Roughly 39 million Americans suffer from migraine headaches, according to the Migraine Research Foundation. Global drug sales to treat migraines could total $8.7 billion by 2026, according to the GlobalData analytics firm.
Amgen, in an emailed statement, said it is seeking to terminate the collaboration agreements with Novartis and obtain damages, but termination would not be effective until the litigation is resolved.
In its complaint, Novartis said it has spent at least $870 million on Aimovig since it began collaborating in August 2015 with Amgen, which previously controlled rights to the drug.
Novartis accused Amgen of trying to back out of their collaboration agreements based on the pretext that the Swiss company’s Sandoz unit was working with Alder Biopharmaceuticals Inc on a possible Aimovig rival.
“The program about which Amgen has complained is being terminated,” Novartis said, and the lack of a breach means Amgen’s April 2 notice terminating the collaboration agreements should be deemed void.
Novartis said that Sandoz this year amended its contract manufacturing agreement with Alder, agreeing to continue supplying Alder’s drug only through 2023.
“Amgen now wants to keep the Aimovig profits for itself and deprive Novartis Pharma of its contractual right to share in the product’s success and recoup its significant investments,” Novartis said.
The lawsuit seeks to enforce the companies’ collaboration agreements and declare Amgen’s purported termination void.
Alder said it is not a party to the pending litigation between Novartis and Amgen. “Sandoz is a separate entity who does contract manufacturing for many companies who would compete with an Amgen or whatever,” Alder Chief Executive Robert Azelby told Reuters in a telephone interview.

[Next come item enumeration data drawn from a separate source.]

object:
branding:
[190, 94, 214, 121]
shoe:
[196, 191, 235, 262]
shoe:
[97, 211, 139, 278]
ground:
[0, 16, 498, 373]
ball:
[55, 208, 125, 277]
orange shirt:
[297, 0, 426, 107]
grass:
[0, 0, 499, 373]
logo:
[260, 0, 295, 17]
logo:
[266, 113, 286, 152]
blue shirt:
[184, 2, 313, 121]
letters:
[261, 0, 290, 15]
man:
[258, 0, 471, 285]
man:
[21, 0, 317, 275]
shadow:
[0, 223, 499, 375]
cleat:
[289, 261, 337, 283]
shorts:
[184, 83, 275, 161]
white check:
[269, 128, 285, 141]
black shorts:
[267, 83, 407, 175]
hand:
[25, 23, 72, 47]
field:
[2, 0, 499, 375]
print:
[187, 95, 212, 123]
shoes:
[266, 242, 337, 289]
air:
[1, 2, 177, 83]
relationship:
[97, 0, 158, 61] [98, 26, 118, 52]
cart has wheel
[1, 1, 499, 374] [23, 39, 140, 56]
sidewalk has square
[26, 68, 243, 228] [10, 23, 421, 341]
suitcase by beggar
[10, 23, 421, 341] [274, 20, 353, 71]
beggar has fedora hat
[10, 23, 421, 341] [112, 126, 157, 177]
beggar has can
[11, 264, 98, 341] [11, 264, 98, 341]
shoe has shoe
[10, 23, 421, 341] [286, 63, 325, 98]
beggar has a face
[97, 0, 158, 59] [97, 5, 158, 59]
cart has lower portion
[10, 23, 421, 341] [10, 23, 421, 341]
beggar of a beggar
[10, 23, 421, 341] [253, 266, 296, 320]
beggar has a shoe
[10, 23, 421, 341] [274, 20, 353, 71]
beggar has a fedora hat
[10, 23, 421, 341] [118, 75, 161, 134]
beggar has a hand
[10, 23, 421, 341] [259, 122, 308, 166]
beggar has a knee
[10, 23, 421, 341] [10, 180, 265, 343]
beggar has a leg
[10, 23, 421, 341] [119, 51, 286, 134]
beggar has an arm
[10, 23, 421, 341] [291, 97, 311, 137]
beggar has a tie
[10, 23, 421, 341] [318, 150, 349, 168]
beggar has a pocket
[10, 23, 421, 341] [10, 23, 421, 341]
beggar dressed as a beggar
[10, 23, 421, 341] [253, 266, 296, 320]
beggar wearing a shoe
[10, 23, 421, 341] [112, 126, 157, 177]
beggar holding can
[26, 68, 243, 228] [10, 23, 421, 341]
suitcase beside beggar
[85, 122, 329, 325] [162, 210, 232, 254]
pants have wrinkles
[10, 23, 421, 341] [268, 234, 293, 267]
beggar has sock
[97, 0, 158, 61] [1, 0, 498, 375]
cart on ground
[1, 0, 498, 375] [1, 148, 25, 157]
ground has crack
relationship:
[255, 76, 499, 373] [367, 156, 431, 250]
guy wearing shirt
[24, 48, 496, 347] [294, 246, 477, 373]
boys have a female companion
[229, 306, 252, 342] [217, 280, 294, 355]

RBC Capital Markets analyst Brian Abrahams said in a research note: “We see it as highly unlikely that Sandoz would breach its own agreement with Alder, and in such a case would owe Alder substantial compensation.”
Azelby said Alder intends to keep all U.S. marketing rights for eptinezumab migraine treatment, but is looking for a partner to sell it in other parts of the world.
Novartis’ U.S.-listed shares fell 0.8 percent to close at $94.22, while Amgen shares dropped 0.6 percent, closing at $192.33. Alder’s shares fell 4.9 percent to close at $13.33.
The case is Novartis Pharma AG v. Amgen Inc, U.S. District Court, Southern District of New York, No. 19-02993.